(Saved data entries)
=== Begin Enclosure ===
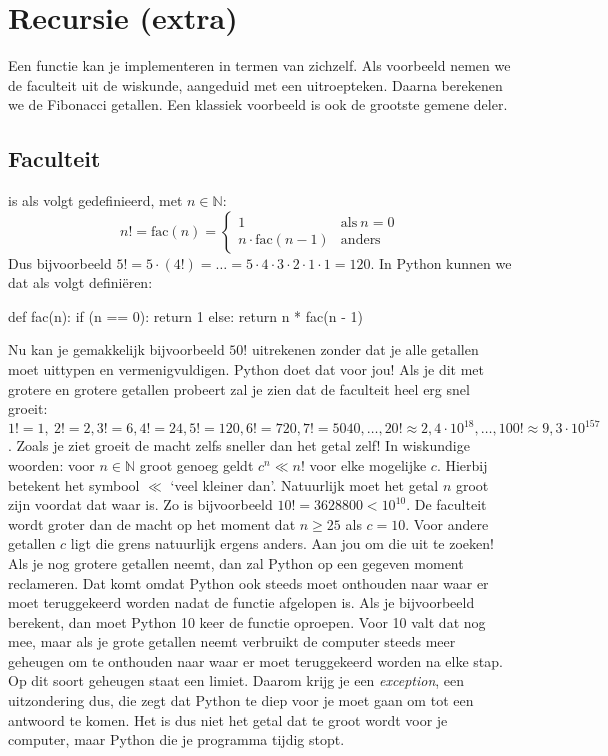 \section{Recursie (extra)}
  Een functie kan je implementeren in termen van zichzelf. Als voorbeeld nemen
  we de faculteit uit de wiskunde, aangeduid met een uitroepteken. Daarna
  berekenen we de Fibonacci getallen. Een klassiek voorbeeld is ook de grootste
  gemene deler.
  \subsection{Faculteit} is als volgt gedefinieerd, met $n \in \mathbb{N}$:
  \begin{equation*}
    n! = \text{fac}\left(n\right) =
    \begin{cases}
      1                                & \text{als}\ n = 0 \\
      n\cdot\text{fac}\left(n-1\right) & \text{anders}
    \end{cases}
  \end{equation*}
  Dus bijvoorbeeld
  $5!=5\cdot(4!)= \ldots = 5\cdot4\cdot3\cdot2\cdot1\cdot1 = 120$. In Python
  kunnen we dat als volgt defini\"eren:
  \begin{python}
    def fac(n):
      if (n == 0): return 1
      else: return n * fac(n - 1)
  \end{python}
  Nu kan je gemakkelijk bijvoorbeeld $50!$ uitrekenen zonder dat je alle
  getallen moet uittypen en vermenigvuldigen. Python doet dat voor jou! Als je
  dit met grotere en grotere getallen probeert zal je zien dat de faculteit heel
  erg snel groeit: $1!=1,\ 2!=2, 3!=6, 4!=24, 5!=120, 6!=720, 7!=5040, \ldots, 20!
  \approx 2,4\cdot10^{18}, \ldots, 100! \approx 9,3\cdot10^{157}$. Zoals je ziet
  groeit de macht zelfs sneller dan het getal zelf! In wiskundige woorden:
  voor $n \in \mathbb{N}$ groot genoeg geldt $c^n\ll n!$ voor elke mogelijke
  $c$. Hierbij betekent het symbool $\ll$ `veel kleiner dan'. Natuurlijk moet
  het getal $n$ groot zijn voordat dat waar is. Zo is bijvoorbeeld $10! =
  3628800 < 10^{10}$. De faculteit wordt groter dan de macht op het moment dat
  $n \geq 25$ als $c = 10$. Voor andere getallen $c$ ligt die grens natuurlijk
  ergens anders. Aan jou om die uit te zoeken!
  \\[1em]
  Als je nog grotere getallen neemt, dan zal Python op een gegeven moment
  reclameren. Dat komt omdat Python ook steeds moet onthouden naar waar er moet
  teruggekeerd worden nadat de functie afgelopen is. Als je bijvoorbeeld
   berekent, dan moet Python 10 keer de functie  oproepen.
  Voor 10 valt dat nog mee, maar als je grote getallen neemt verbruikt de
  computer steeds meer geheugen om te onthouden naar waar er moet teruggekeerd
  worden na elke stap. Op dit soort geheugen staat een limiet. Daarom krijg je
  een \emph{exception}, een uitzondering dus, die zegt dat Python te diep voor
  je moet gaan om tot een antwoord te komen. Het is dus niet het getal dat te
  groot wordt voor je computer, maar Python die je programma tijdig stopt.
=== End Enclosure ===
What you are asked to do:
Your answer must be the records exactly as they stand, with no pictures in it.

Task output:
 \section{Recursie (extra)}
  Een functie kan je implementeren in termen van zichzelf. Als voorbeeld nemen
  we de faculteit uit de wiskunde, aangeduid met een uitroepteken. Daarna
  berekenen we de Fibonacci getallen. Een klassiek voorbeeld is ook de grootste
  gemene deler.
  \subsection{Faculteit} is als volgt gedefinieerd, met $n \in \mathbb{N}$:
  \begin{equation*}
    n! = \text{fac}\left(n\right) =
    \begin{cases}
      1                                & \text{als}\ n = 0 \\
      n\cdot\text{fac}\left(n-1\right) & \text{anders}
    \end{cases}
  \end{equation*}
  Dus bijvoorbeeld
  $5!=5\cdot(4!)= \ldots = 5\cdot4\cdot3\cdot2\cdot1\cdot1 = 120$. In Python
  kunnen we dat als volgt defini\"eren:
  \begin{python}
    def fac(n):
      if (n == 0): return 1
      else: return n * fac(n - 1)
  \end{python}
  Nu kan je gemakkelijk bijvoorbeeld $50!$ uitrekenen zonder dat je alle
  getallen moet uittypen en vermenigvuldigen. Python doet dat voor jou! Als je
  dit met grotere en grotere getallen probeert zal je zien dat de faculteit heel
  erg snel groeit: $1!=1,\ 2!=2, 3!=6, 4!=24, 5!=120, 6!=720, 7!=5040, \ldots, 20!
  \approx 2,4\cdot10^{18}, \ldots, 100! \approx 9,3\cdot10^{157}$. Zoals je ziet
  groeit de macht zelfs sneller dan het getal zelf! In wiskundige woorden:
  voor $n \in \mathbb{N}$ groot genoeg geldt $c^n\ll n!$ voor elke mogelijke
  $c$. Hierbij betekent het symbool $\ll$ `veel kleiner dan'. Natuurlijk moet
  het getal $n$ groot zijn voordat dat waar is. Zo is bijvoorbeeld $10! =
  3628800 < 10^{10}$. De faculteit wordt groter dan de macht op het moment dat
  $n \geq 25$ als $c = 10$. Voor andere getallen $c$ ligt die grens natuurlijk
  ergens anders. Aan jou om die uit te zoeken!
  \\[1em]
  Als je nog grotere getallen neemt, dan zal Python op een gegeven moment
  reclameren. Dat komt omdat Python ook steeds moet onthouden naar waar er moet
  teruggekeerd worden nadat de functie afgelopen is. Als je bijvoorbeeld
   berekent, dan moet Python 10 keer de functie  oproepen.
  Voor 10 valt dat nog mee, maar als je grote getallen neemt verbruikt de
  computer steeds meer geheugen om te onthouden naar waar er moet teruggekeerd
  worden na elke stap. Op dit soort geheugen staat een limiet. Daarom krijg je
  een \emph{exception}, een uitzondering dus, die zegt dat Python te diep voor
  je moet gaan om tot een antwoord te komen. Het is dus niet het getal dat te
  groot wordt voor je computer, maar Python die je programma tijdig stopt.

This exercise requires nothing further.